Training Principles, Part Five - Principles Of Exercise Science Con’t

By James Walker CCS, STM, BioSig, Master Trainer

Training principles of exercise science con’t…

16. Reps and Sets Relationship – reps and sets have an inverse relationship, fewer reps require more sets while more reps require fewer sets.

·      In part this based on the motor learning principle of “repeated effort”- when learning a new skill, task, or lesson the more times it is repeated the easier it is to remember or to perform.

·      Consequently this “repeated effort” or practice will increase the number of times that the particular muscle fiber type and its corresponding energy system gets used thereby making future efforts easier and the muscle more conditioned.

·      e.g., motor skill of riding a bike or learning a different language or exercise, the more the effort is repeated the greater the learning capacity.

17. Super Compensation – the amount of time required for the body to fully recover from the previous workout or workouts.

·      There should be full recovery prior to repeating the same muscle workout for the best gains.

·      This will result in strength increases of 1-2% or by 1-2 repetitions each week.

·      Optimal increases will not occur with out the proper rest, recovery, and regeneration.

                                                                                                                                                                                                                              18. Technique and Posture – proper form and posture are necessary for correct muscle recruitment and optimal strength gains.

·      If a movement cannot be performed with the correct technique, form, and posture it should be stopped.

·      An assessment should be made to determine the reason, so that the necessary corrections can be made.

·      Remember correct technique and posture will optimize neural drive to the correct muscles and will prevent faulty muscle recruitment patterns.

·      E.g., excessive forward lean vs. upright torso in the squat, or treadmill vs. running outside.

19. Tempo-is the pace, rhythm, and time required for each repetition.

·      Planned tempo use will ensure correct muscle fiber and energy system recruitment, and will reduce injury and faulty motor patterns.

·      Tempo is usually expressed in counts e.g., 302, 301, 30X or 402, 401, 40X, or 502, 501, 50X, that are normal but may be 31X, 512, 911 counts.

·      The first number represents the negative (eccentric) phase of the rep, usually expressed in a 2-9 range.

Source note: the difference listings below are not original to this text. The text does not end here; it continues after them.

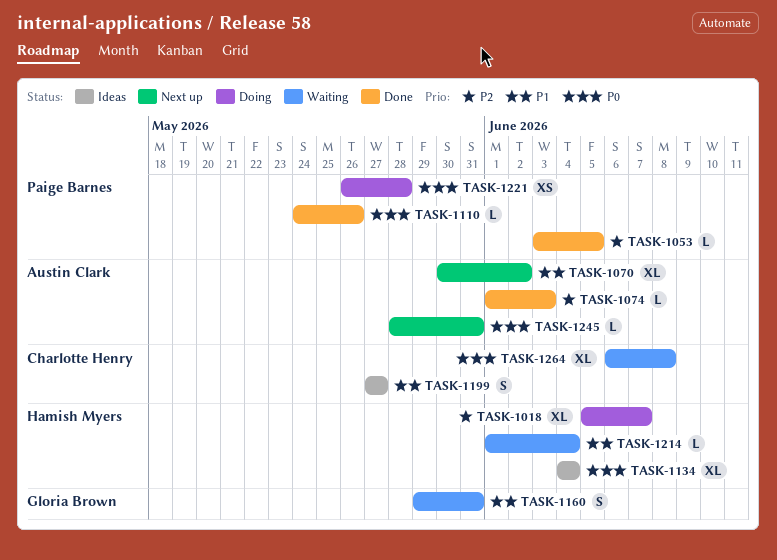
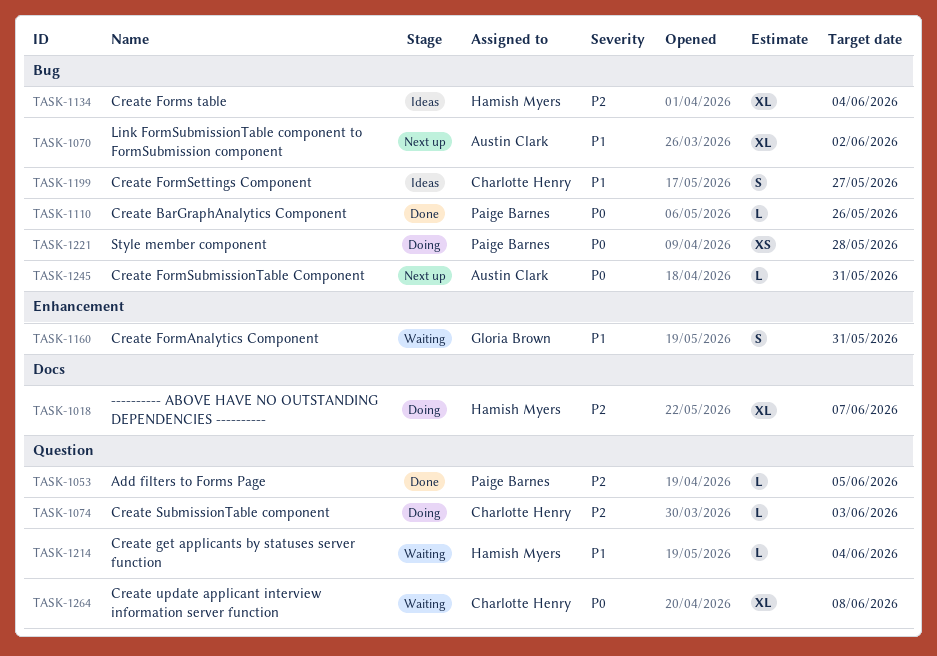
TASK-1074, status: Done -> Doing
TASK-1074, owner: Austin Clark -> Charlotte Henry
TASK-1134, priority: P0 -> P2

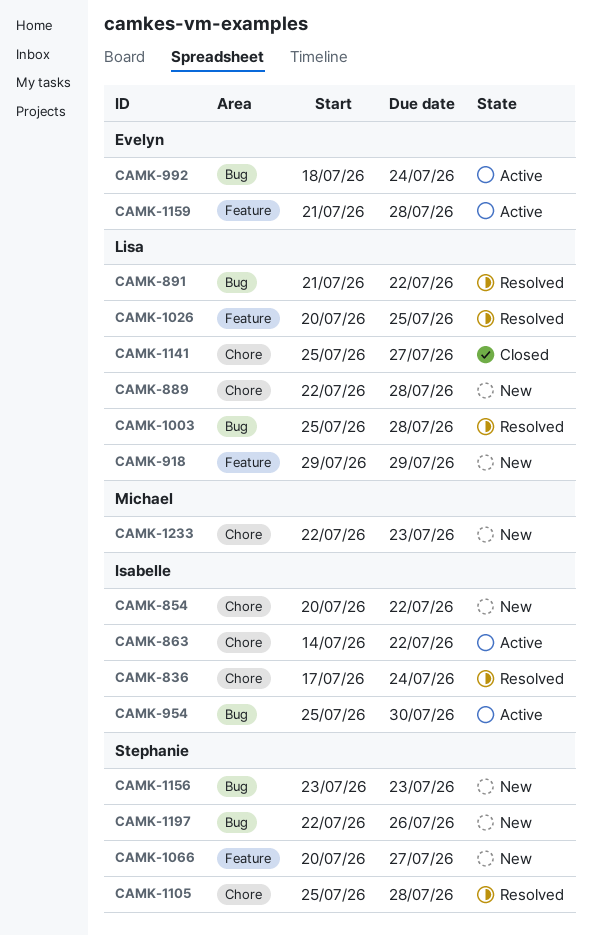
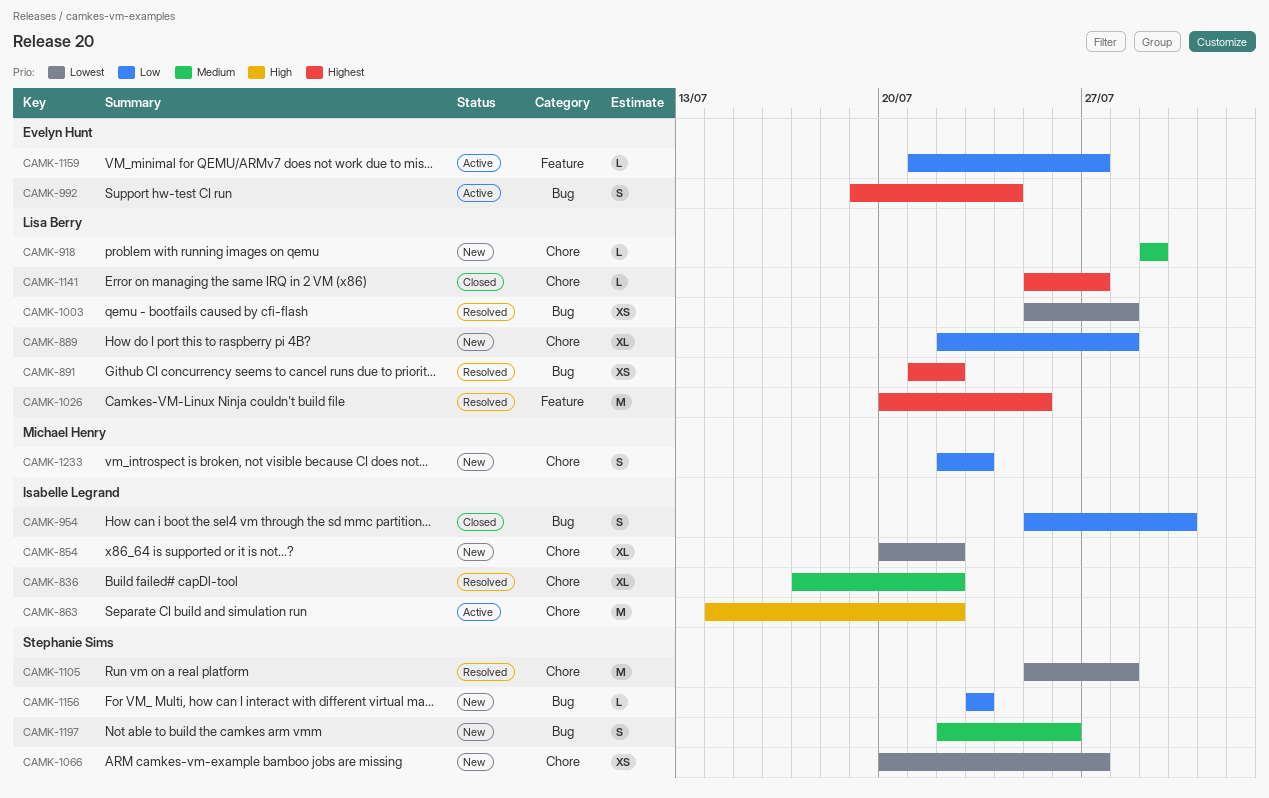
CAMK-836, due: Jul 24 -> Jul 22
CAMK-918, label: Feature -> Chore
CAMK-954, status: Active -> Closed
CAMK-992, start: Jul 18 -> Jul 19
CAMK-1066, label: Feature -> Chore
CAMK-1159, due: Jul 28 -> Jul 27

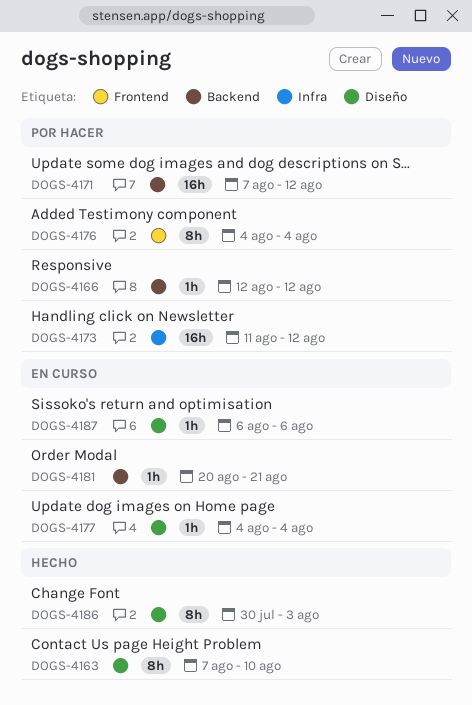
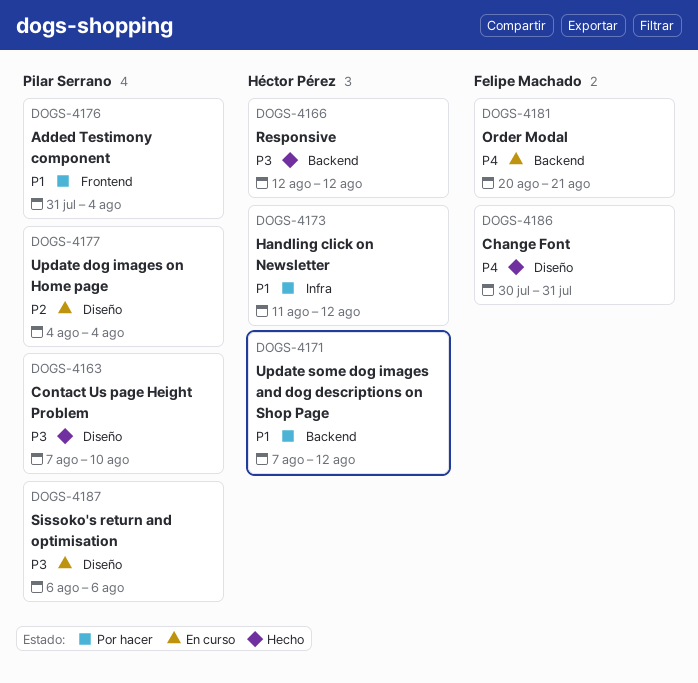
DOGS-4166, status: Por hacer -> Hecho
DOGS-4176, start: Aug 4 -> Jul 31
DOGS-4186, due: Aug 3 -> Jul 31

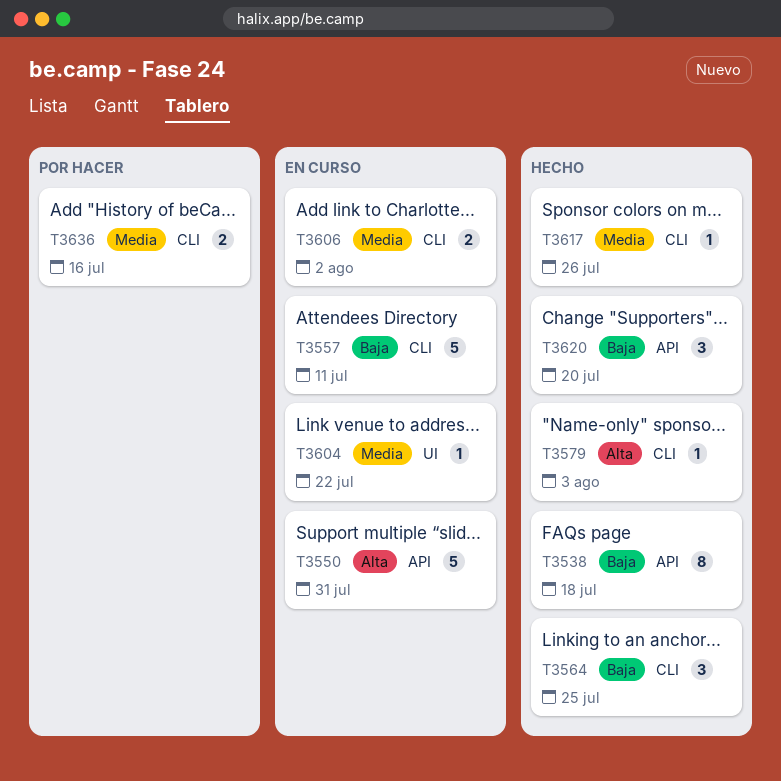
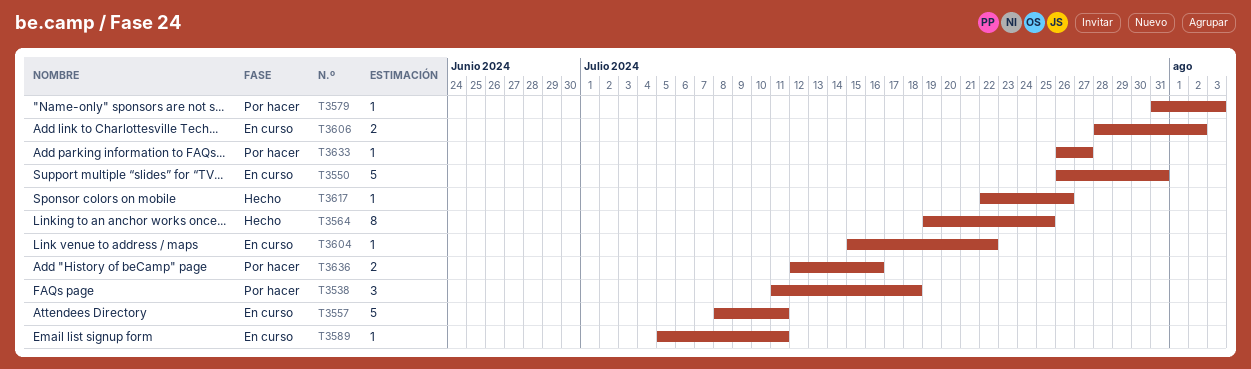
T3538, status: Hecho -> Por hacer
T3538, estimate: 8 -> 3
T3564, estimate: 3 -> 8
T3579, status: Hecho -> Por hacer
T3589: none -> present
T3620: present -> none
T3633: none -> present

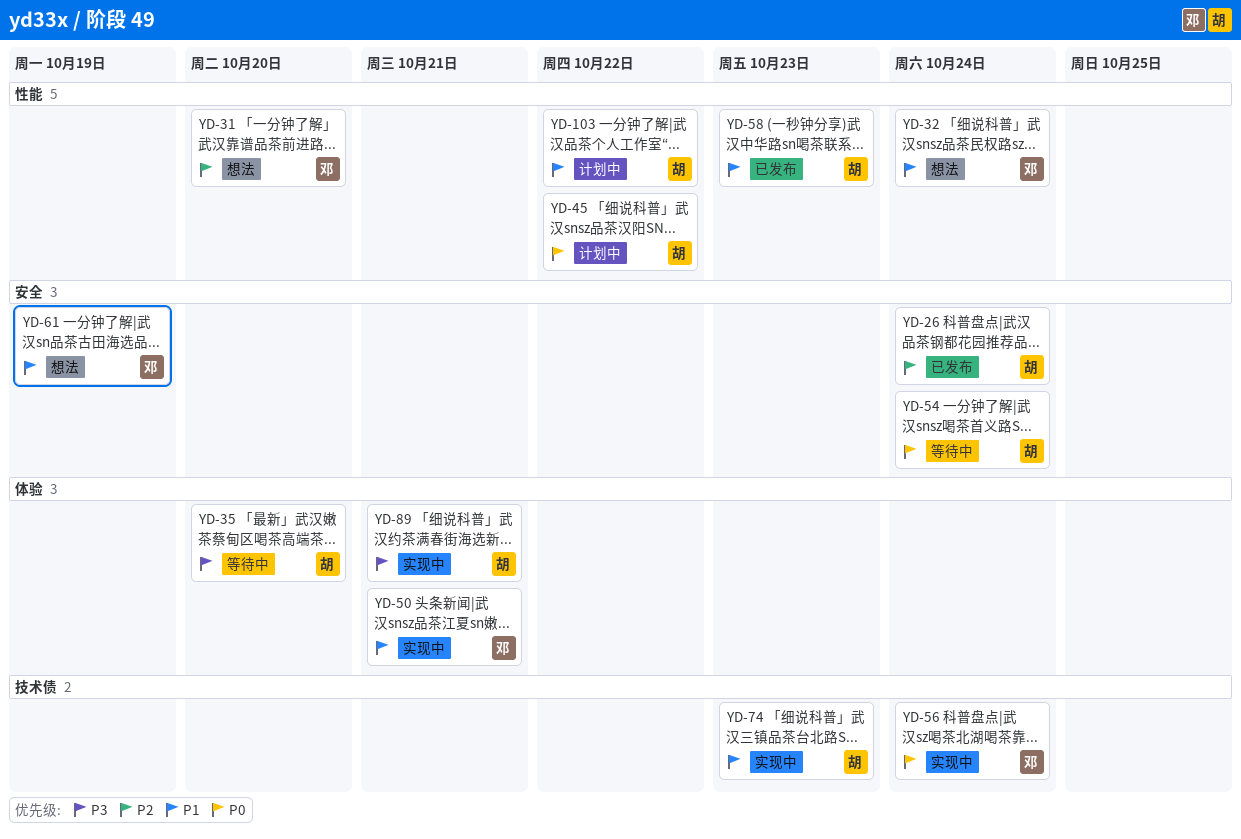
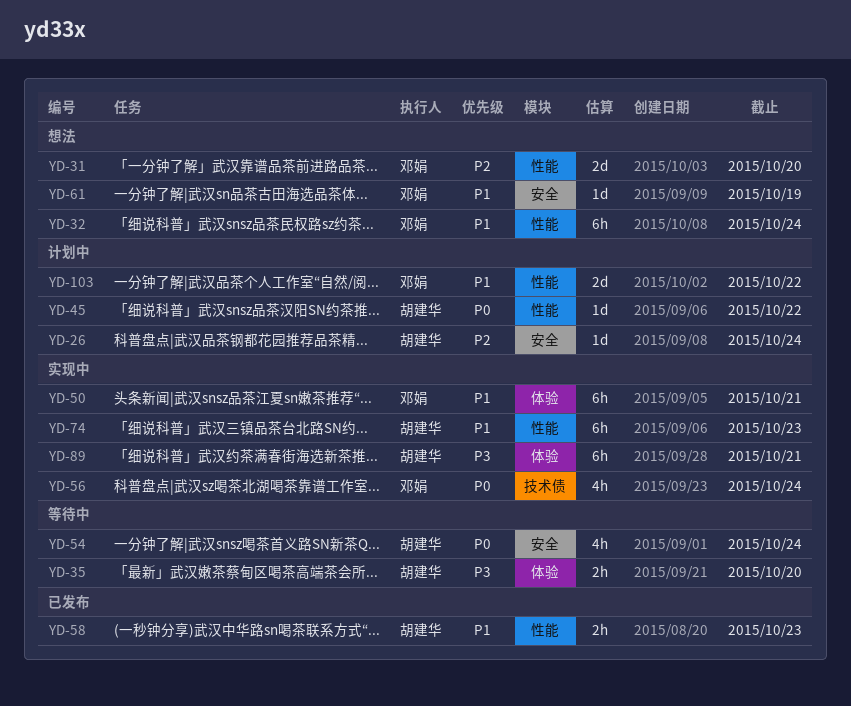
YD-26, status: 已发布 -> 计划中
YD-74, label: 技术债 -> 性能
YD-103, owner: 胡建华 -> 邓娟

·      The second number usually represents the midway point, usually expressed in a 0-2 range.

·      The last number represents the positive (concentric) phase, usually expressed in a X-2 range.

·      e.g., a 302 tempo for an arm curl, starting position at the bottom with the weight in front of thigh, a 2 count is performed while the weight is curled up to the shoulders, a 0 pause at the top or midway position,  a 3 count is done while lowering the weight to the start.